• What is required:
Copy the entries from the line with "common name: Western fence lizard" up to and including the last line of the entries, substituting "binomial name" for "scientific name" and changing nothing else.

* begin *

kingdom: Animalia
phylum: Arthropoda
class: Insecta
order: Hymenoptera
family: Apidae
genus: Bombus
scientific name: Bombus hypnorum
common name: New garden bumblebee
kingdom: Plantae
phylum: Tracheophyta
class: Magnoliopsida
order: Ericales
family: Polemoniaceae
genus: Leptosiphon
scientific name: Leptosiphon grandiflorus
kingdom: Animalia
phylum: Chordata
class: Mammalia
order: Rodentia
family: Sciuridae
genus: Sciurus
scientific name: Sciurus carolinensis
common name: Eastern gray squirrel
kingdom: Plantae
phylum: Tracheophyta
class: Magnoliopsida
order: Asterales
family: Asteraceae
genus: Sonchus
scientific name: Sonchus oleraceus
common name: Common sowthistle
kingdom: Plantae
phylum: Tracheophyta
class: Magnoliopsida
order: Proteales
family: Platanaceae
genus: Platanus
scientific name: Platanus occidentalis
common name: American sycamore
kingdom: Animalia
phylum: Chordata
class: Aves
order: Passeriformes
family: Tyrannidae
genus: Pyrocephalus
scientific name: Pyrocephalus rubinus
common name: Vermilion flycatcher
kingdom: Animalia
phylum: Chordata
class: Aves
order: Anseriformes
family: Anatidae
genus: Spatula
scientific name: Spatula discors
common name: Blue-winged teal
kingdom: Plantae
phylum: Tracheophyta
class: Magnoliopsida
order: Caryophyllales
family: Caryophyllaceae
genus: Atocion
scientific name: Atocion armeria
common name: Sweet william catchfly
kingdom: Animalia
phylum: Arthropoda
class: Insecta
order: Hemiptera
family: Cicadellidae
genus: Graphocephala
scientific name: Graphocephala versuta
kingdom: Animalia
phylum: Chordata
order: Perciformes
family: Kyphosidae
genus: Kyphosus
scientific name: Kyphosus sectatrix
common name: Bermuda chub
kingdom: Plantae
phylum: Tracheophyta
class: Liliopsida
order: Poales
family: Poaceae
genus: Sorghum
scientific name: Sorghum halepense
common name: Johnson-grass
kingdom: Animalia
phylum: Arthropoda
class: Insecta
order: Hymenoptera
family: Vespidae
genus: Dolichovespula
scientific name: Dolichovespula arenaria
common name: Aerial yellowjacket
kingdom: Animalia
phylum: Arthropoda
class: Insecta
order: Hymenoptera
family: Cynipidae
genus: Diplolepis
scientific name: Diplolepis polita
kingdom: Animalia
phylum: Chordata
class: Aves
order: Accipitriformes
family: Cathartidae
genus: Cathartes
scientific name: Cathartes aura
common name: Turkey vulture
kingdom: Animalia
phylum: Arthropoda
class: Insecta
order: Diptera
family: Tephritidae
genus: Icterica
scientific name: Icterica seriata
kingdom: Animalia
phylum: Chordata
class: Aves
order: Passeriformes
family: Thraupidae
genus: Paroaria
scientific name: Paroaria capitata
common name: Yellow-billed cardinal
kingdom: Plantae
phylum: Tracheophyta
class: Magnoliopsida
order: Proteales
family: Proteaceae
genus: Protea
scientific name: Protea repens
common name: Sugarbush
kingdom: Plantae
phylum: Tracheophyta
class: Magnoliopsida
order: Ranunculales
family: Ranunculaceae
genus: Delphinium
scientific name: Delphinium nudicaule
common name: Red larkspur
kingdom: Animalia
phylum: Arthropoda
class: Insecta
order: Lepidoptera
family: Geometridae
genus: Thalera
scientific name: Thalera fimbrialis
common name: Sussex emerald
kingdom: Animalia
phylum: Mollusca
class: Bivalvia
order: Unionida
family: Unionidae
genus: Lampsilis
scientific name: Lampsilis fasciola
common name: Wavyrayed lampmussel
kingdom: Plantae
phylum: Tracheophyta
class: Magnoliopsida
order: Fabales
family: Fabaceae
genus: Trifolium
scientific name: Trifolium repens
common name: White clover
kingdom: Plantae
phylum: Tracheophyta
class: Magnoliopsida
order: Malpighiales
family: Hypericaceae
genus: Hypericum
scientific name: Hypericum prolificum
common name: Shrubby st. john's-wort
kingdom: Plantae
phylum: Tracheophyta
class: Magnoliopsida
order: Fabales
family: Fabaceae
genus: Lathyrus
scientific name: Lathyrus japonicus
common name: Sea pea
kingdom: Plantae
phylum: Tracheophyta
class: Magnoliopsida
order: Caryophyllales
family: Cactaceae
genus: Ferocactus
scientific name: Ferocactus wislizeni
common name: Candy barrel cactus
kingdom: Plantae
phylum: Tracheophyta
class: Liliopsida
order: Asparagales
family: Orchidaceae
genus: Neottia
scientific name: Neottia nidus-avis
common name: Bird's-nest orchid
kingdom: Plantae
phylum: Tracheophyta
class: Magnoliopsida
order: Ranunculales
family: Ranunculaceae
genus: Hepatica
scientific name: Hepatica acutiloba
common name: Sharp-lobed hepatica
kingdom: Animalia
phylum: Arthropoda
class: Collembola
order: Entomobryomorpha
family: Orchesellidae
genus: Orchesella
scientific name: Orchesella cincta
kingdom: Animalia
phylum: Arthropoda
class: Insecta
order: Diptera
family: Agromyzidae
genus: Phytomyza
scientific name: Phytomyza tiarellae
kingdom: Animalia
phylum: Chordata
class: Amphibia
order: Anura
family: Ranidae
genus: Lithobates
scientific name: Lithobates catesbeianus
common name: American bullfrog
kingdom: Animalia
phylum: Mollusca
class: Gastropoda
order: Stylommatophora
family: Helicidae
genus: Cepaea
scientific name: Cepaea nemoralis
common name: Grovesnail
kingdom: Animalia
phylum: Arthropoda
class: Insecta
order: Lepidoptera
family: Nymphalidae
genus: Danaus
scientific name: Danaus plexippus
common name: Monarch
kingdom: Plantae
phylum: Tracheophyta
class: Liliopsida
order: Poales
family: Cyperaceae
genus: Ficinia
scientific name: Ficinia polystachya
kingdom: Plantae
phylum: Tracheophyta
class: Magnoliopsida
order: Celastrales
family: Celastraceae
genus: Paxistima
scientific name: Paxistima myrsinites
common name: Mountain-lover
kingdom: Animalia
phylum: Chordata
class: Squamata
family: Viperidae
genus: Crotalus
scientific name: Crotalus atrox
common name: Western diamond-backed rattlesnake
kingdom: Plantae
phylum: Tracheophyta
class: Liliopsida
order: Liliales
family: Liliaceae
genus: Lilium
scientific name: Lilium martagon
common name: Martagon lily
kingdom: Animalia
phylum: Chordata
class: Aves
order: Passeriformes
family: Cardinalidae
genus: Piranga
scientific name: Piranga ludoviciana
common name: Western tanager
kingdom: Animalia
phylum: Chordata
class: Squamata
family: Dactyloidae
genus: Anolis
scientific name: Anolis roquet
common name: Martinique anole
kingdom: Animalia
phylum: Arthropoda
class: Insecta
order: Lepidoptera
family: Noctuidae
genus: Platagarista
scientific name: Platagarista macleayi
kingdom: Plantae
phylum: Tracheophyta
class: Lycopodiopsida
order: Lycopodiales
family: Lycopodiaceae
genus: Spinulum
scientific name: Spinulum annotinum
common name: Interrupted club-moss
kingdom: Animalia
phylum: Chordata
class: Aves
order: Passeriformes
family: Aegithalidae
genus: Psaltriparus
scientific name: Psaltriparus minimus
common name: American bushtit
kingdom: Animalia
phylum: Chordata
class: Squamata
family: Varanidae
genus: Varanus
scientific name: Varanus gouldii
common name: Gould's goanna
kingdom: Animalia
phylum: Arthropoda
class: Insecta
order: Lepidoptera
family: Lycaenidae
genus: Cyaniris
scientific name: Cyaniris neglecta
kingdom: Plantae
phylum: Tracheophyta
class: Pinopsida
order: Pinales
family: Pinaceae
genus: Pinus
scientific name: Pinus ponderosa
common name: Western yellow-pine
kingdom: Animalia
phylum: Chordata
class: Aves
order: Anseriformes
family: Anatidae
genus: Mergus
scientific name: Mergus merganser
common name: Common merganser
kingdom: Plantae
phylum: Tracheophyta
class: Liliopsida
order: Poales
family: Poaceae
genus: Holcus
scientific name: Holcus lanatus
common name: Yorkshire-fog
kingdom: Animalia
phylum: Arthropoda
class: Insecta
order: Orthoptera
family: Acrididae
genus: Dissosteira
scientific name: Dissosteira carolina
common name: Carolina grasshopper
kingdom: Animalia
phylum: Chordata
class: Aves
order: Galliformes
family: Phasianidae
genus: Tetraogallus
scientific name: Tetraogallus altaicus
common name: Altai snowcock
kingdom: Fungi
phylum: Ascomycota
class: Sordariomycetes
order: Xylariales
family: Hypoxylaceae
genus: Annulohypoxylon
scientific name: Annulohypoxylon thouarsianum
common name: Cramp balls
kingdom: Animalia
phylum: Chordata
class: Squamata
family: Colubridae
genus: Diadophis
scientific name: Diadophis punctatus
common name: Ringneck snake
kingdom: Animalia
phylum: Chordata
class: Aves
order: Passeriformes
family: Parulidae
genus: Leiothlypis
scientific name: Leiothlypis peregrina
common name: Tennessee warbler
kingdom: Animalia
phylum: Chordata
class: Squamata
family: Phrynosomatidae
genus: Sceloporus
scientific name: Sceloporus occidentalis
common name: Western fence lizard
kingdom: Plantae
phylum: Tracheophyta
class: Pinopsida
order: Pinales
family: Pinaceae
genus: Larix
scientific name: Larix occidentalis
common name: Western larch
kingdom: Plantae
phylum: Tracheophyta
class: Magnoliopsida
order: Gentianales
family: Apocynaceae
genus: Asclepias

* end *

• Result:
common name: Western fence lizard
kingdom: Plantae
phylum: Tracheophyta
class: Pinopsida
order: Pinales
family: Pinaceae
genus: Larix
binomial name: Larix occidentalis
common name: Western larch
kingdom: Plantae
phylum: Tracheophyta
class: Magnoliopsida
order: Gentianales
family: Apocynaceae
genus: Asclepias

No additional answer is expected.